26 July 2011

Ketahanan Pangan & Liberalisasi Pasar

Pangan adalah segala sesuatu yang berasal dari sumber hayati dan air, baik yang diolah maupun tidak diolah, yang diperuntukan sebagai makanan atau minuman bagi konsumsi manusia, termasuk bahan tambahan pangan, bahan baku pangan, dan bahan lain yang digunakan dalam proses penyiapan, pengolahan, serta pembuatan makanan atau minuman. Sedangkan istilah ketahanan pangan pertama kali digunakan pada tahun 1971 oleh PBB. Indonesia secara formal baru mengadopsi ketahanan pangan dalam kebijakan dan program pada tahun 1992, yang kemudian dirumuskan definisi ketahanan pangan pada undang-undang pangan No 7 tahun 1996.

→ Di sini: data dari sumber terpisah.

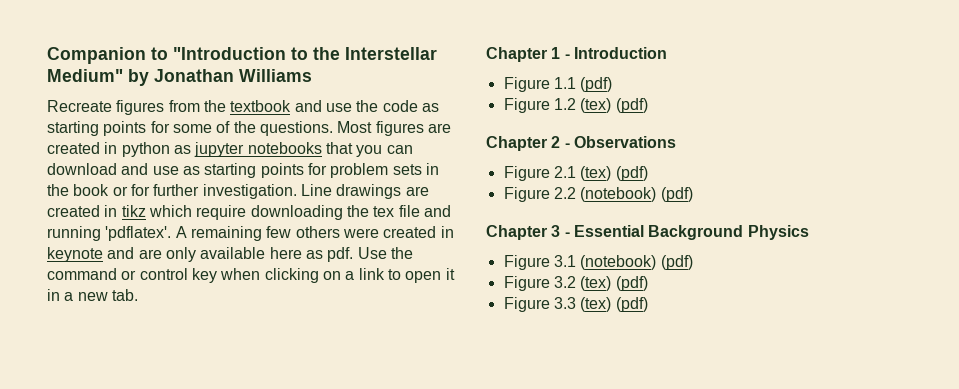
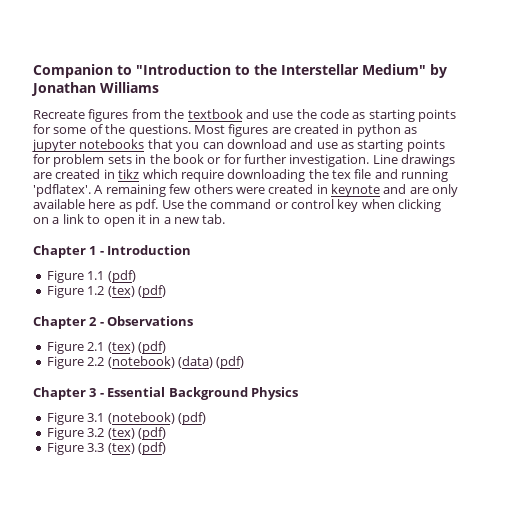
(657, 194) none -> [177,356,213,368] (data)

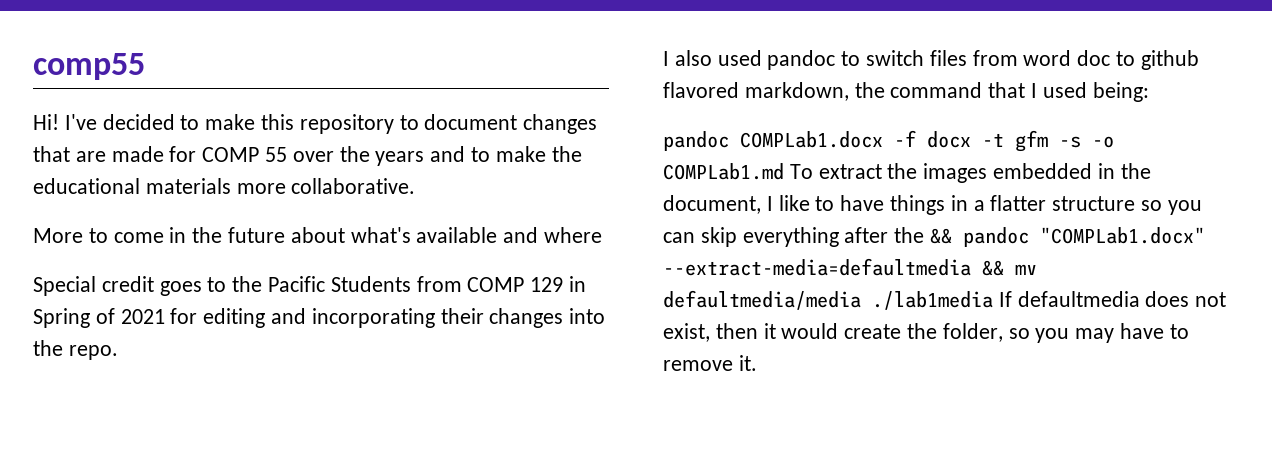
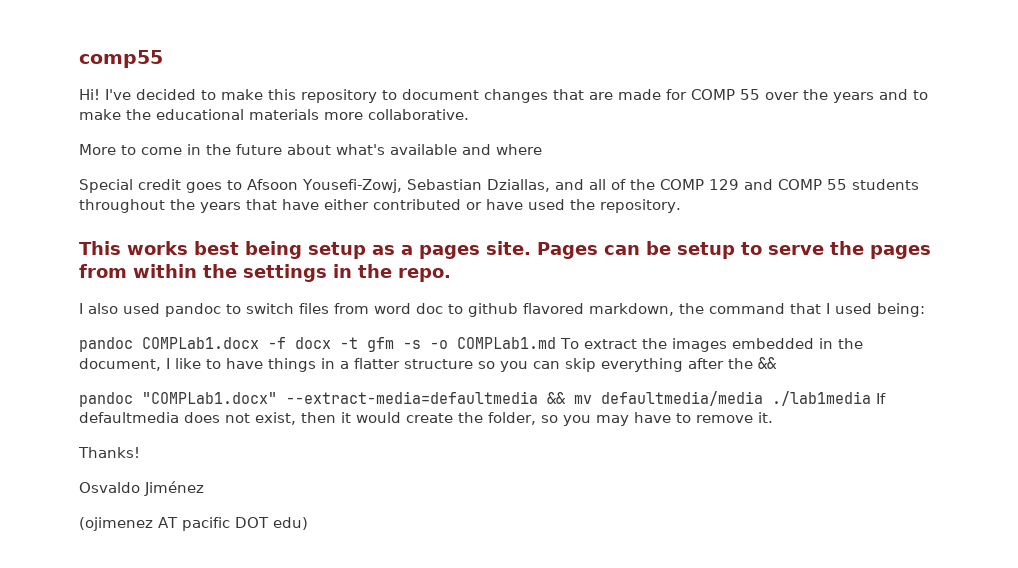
[232,276,587,292] [33,308,606,328] the Pacific Students from COMP 129 in Spring of 2021 for editing and incorporating their changes into -> [247,179,919,193] [79,199,681,213] [79,241,931,259] [79,264,352,282] Afsoon Yousefi-Zowj, Sebastian Dziallas, and all of the COMP 129 and COMP 55 students throughout the years that have either contributed or have used the repository. // This works best being setup as a pages site. Pages can be setup to serve the pages from within the settings in
(953, 236) none -> (777, 363) //
(757, 363) none -> [78,447,140,458] [79,481,204,496] [79,517,308,531] // Thanks! // Osvaldo Jiménez // (ojimenez AT pacific DOT edu)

Ketahanan Pangan adalah kondisi terpenuhinya pangan bagi rumah tangga yang tercermin dari tersedianya pangan yang cukup, baik jumlah maupun mutunya, aman, merata dan terjangkau (PP No 68 tahun 2002 pasal 1). Dari perspektif sejarah istilah ketahanan pangan (food security) muncul dan dibangkitkan karena kejadian krisis pangan dan kelaparan. Istilah ketahanan pangan dalam kebijakan pangan dunia pertama kali digunakan pada tahun 1971 oleh PBB untuk membebaskan dunia terutama negara–negara berkembang dari krisis produksi dan suplai makanan pokok (Maleha & Sutanto, 2006:195).
Ketahanan pangan merupakan basis utama dalam wewujudkan ketahanan ekonomi serta ketahanan nasional yang berkelanjutan. Ketahanan pangan merupakan sinergi dan interaksi utama dari subsistem ketersediaan, distribusi dan konsumsi (Ardhianto, 2008:2), dimana dalam mencapai ketahanan pangan dapat dilakukan alternatif pilihan apakah swasembada atau kecukupan (Mahela & Sutanto, 2006:199).  Dengan demikian, ketahanan pangan itu sendiri minimal mengandung dua unsur pokok yaitu ketersediaan pangan dan aksesibilitas masyarakat terhadap bahan pangan tersebut. Jika salah satu dari unsur tersebut tidak terpenuhi, maka suatu negara belum dapat dikatakan mempunyai ketahanan pangan yang baik. Walaupun stok pangan cukup tersedia di tingkat nasional dan regional, tetapi jika akses individu untuk memenuhi kebutuhan pangannya tidak merata, maka ketahanan pangan dikatakan rapuh.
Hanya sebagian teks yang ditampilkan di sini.